Alkaline phosphatase-activated prodrug system based on a bifunctional CuO NP tandem nanoenzyme for on-demand bacterial inactivation and wound disinfection.

Nanozymes are promising antimicrobials, as they produce reactive oxygen species (ROS). However, the intrinsic lack of selectivity of ROS in distinguishing normal flora from pathogenic bacteria deprives nanozymes of the necessary selectivities of ideal antimicrobials. Herein, we exploit the physiological conditions of bacteria (high alkaline phosphatase (ALP) expression) using a novel CuO nanoparticle (NP) nanoenzyme system to initiate an ALP-activated ROS prodrug system for use in the on-demand precision killing of bacteria.
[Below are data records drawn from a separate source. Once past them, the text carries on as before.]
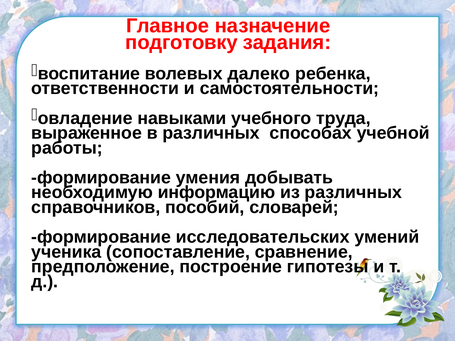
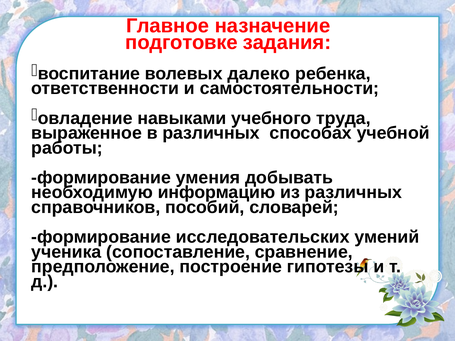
подготовку: подготовку -> подготовке
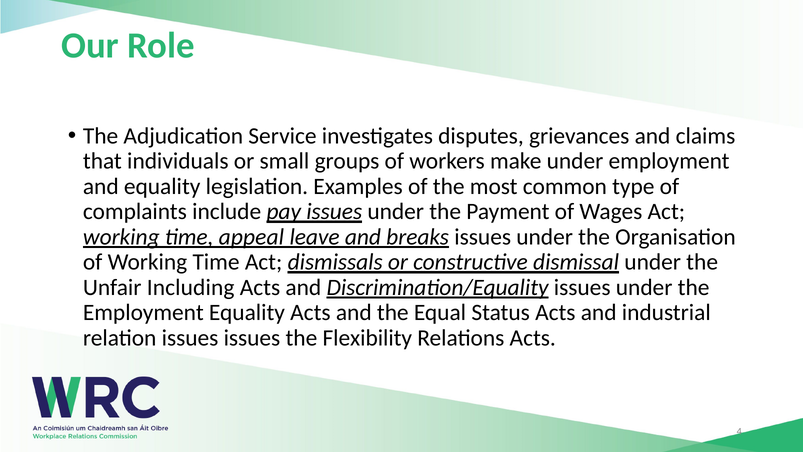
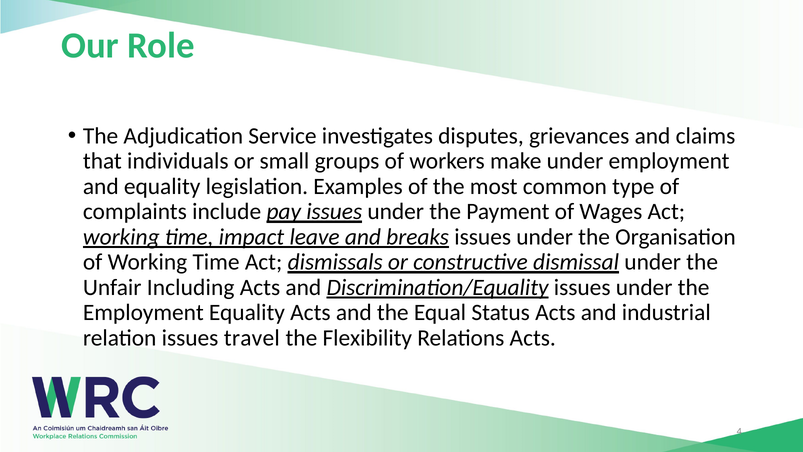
appeal: appeal -> impact
issues issues: issues -> travel
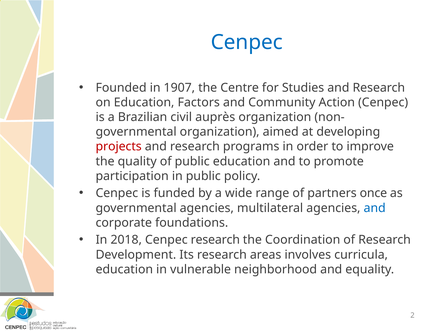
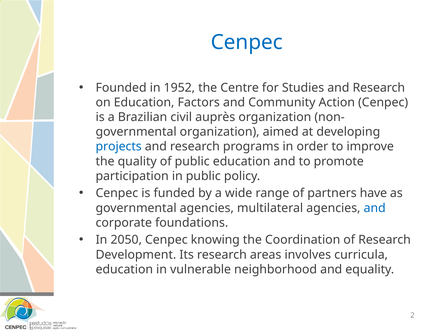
1907: 1907 -> 1952
projects colour: red -> blue
once: once -> have
2018: 2018 -> 2050
Cenpec research: research -> knowing
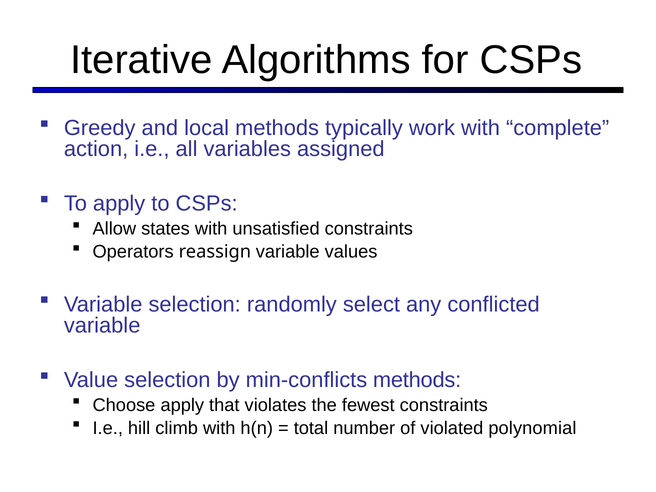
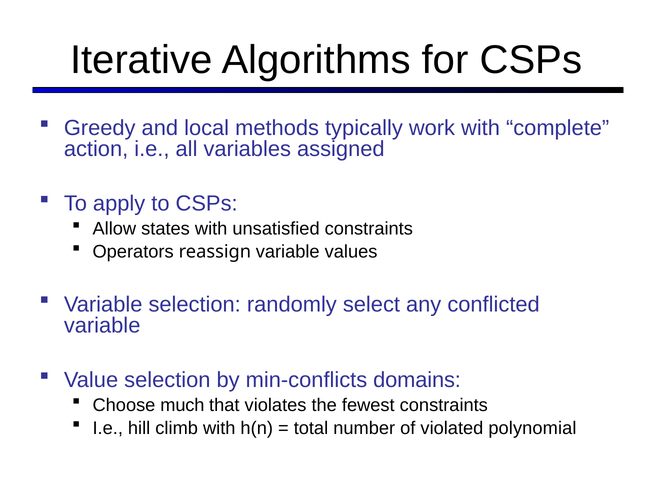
min-conflicts methods: methods -> domains
Choose apply: apply -> much
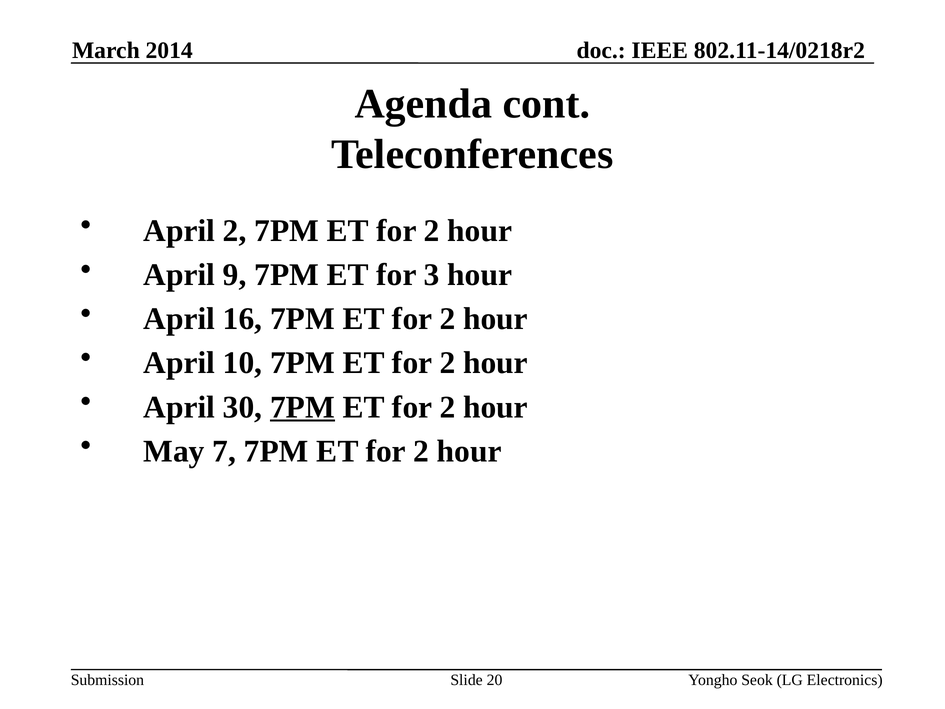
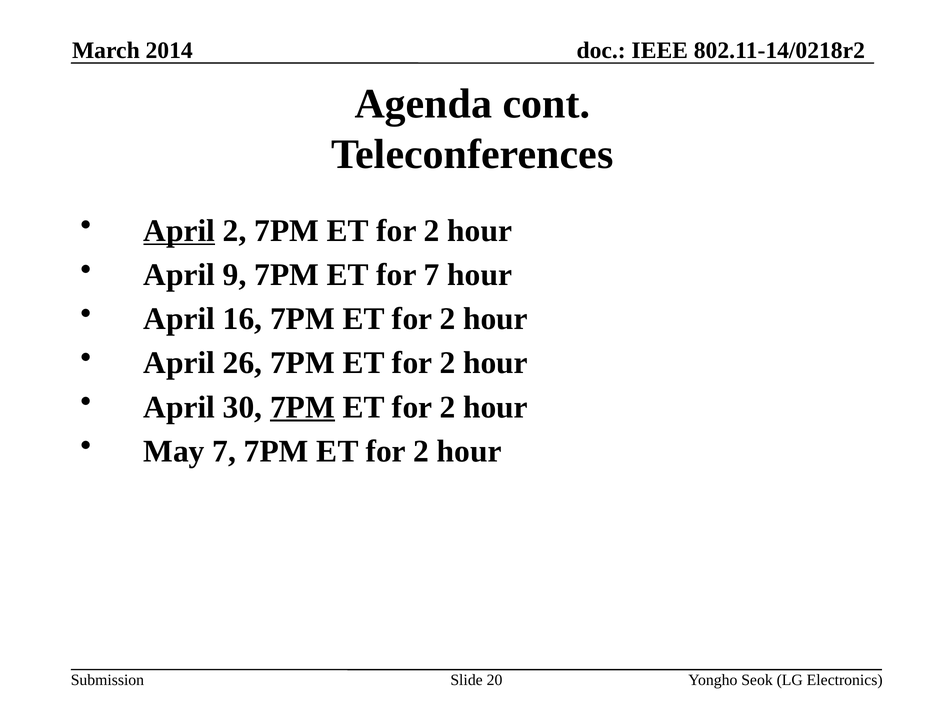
April at (179, 231) underline: none -> present
for 3: 3 -> 7
10: 10 -> 26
The prodrug strategy involves using 2-phospho-L-ascorbic acid trisodium salt (AAP) that catalyzes the ALP in pathogenic bacteria to generate ascorbic acid (AA), which is converted by the CuO NPs, with intrinsic ascorbate oxidase- and peroxidase-like activities, to produce ROS. Notably, the prodrug system selectively kills Escherichia coli (pathogenic bacteria), with minimal influence on Staphylococcus hominis (non-pathogenic bacteria) due to their different levels of ALP expression. Compared to the CuO NPs/AA system, which generally depletes ROS during storage, CuO NPs/AAP exhibits a significantly higher stability without affecting its antibacterial activity. Furthermore, a rat model is used to indicate the applicability of the CuO NPs/AAP fibrin gel in wound disinfection in vivo with negligible side effects. This study reveals the therapeutic precision of this bifunctional tandem nanozyme platform against pathogenic bacteria in ALP-activated conditions.